Un accentramento aziendalista e autoritario del governo delle università e degli enti pubblici di ricerca che ha il suo corrispettivo a livello nazionale con la liquidazione del CUN (Consiglio universitario nazionale) che perderà potere concreto quale "Organo nazionale di rappresentanza e di autogoverno dei docenti", a favore della Crui, composta dai rettori degli atenei pubblici e privati parificati.
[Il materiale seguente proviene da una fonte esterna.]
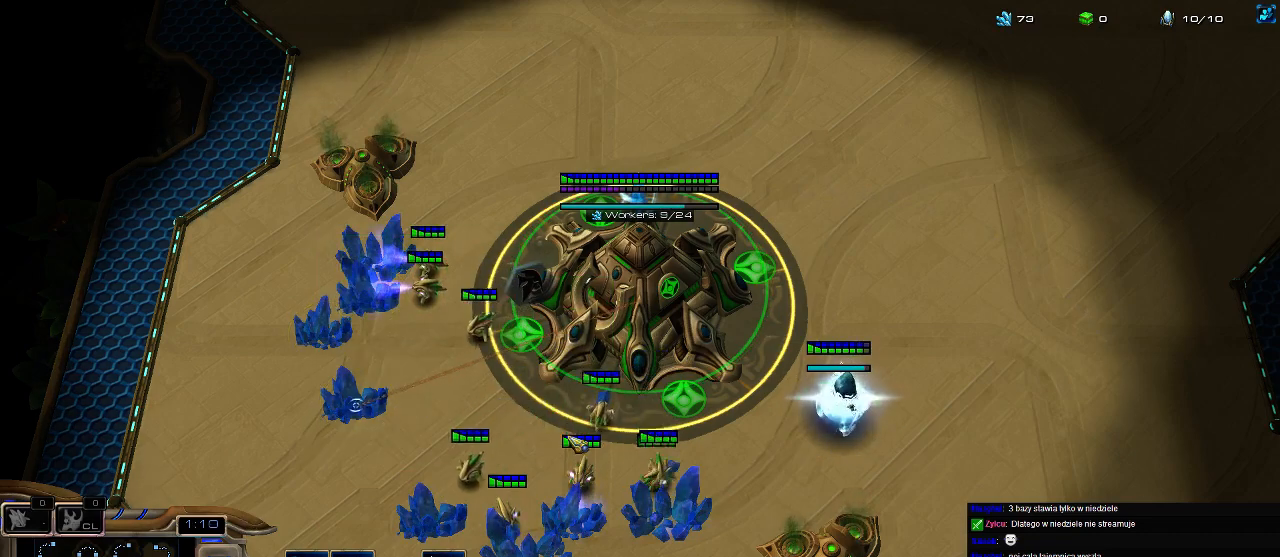
{"keys": [], "events": [[33, "2", "down"], [100, "5", "down"], [166, "2", "up"], [200, "2", "down"], [200, "5", "up"], [266, "5", "down"], [300, "2", "up"], [333, "5", "up"], [433, "5", "down"], [500, "5", "up"]]}
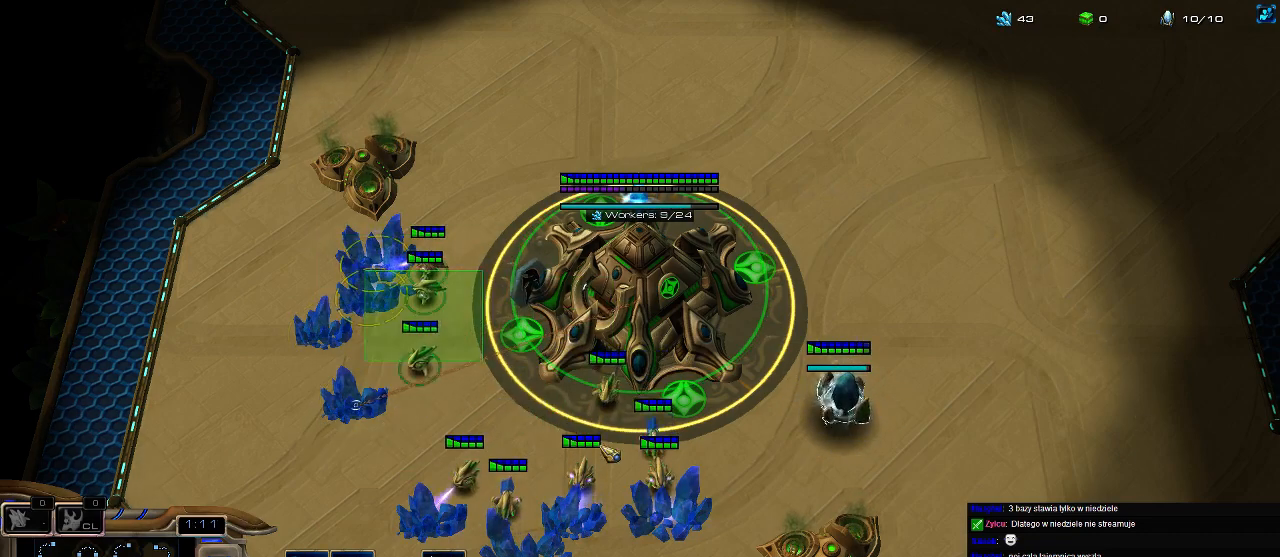
{"keys": ["5"], "events": [[100, "5", "down"], [200, "5", "up"], [333, "5", "down"], [400, "5", "up"], [500, "5", "down"]]}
Cancellata la figura del ricercatore, un esercito di precari
Il ricercatore universitario non solo non viene riconosciuto nella terza fascia della docenza, non solo non viene equiparato in un ruolo unico a quella di associati e ordinari, ma scompare definitivamente a partire dal 2013. Il termine tecnico ideato dal governo Berlusconi per dargli il ben servito è "ruolo ad esaurimento". In attesa di quella fatidica data nell'arena c'è il classico piatto di lenticchie: "ai ricercatori, agli assistenti del ruolo ad esaurimento e ai tecnici laureati possono essere affidati corsi e moduli curriculari, tutorato e didattica integrativa", e ad essi, bontà loro, "è attribuito il titolo di professore aggregato", ma solo "per il periodo di durata degli stessi moduli".
Per i futuri dottorandi, dottorati, specializzandi, ossia già oggi la forza-lavoro più sfruttata, precaria e ricattabile delle università, ci sono le delizie delle leggi Treu e Biagi, ossia "contratti di diritto privato a tempo determinato (lavoro parasubordinato), della durata massima di tre anni e rinnovabili una sola volta, con trattamento economico nei limiti delle compatibilità di bilancio". Chi ha stipulato questo tipo di contratto, non potrà cumularli con gli assegni di ricerca, non avrà copertura previdenziale, non sarà garantito dallo Statuto dei lavoratori, non potrà accedere alla rappresentanza negli organi accademici e collegiali di governo dell'università.
La precarizzazione del ruolo e della funzione di dottorandi e ricercatori, già ampiamente sperimentata negli anni '80 e '90 dai governi democristiani e craxiani e da quelli del "centro-sinistra" con la costituzione di un esercito di precari senza eguali in Europa per quantità (oltre 50.000) e per durata media per l'inserimento in ruolo (10-15 anni), con le norme della Moratti si estende in parte agli stessi ordinari e associati che avranno contratti a termine di durata quinquennale rinnovabili una sola volta prima della eventuale assunzione in pianta stabile: della serie, il capitale, quando comincia a fare sul serio, non guarda in faccia a nessuno!
D'altra parte un massimo del 10% di posti di ordinario e associato potrà essere assegnato dalle università "per chiamata diretta di studiosi stranieri o italiani impegnati all'estero o di chiara fama", con nulla osta di stretta competenza ministeriale, e a cui "è garantito il livello retributivo più alto spettante ai professori ordinari". Forte è a tal proposito il sospetto che, con la scusa di far fronte alla "fuga dei cervelli", non si voglia imporre al vertice dei dipartimenti universitari più strategici un nucleo di fedeli lacché del governo, delle multinazionali, delle borghesie locali o del Vaticano.
Come più volte denunciato dalla Rnrp (Rete nazionale ricercatori precari) e dall'Andu (Associazione nazionale docenti universitari) a dettare le politiche dei governi e la legislazione parlamentare è una "potente lobby accademica trasversale" ai due poli del regime neofascista, sullo stile dell'associazione lobbistica Trelll, già presieduta da Umberto Agnelli e che ha tra i suoi iscritti i principali ispiratori, sostenitori ed artefici delle controriforme universitarie quali Luigi Abete, Adriano De Maio, Tullio De Mauro, Ezio Mauro, Luciano Modica, Andrea Ranieri, Marcello Sorgi, Piero Tosi, Domenico Fisichella, Franco Frattini, Umberto Veronesi, Giuliano Ferrara.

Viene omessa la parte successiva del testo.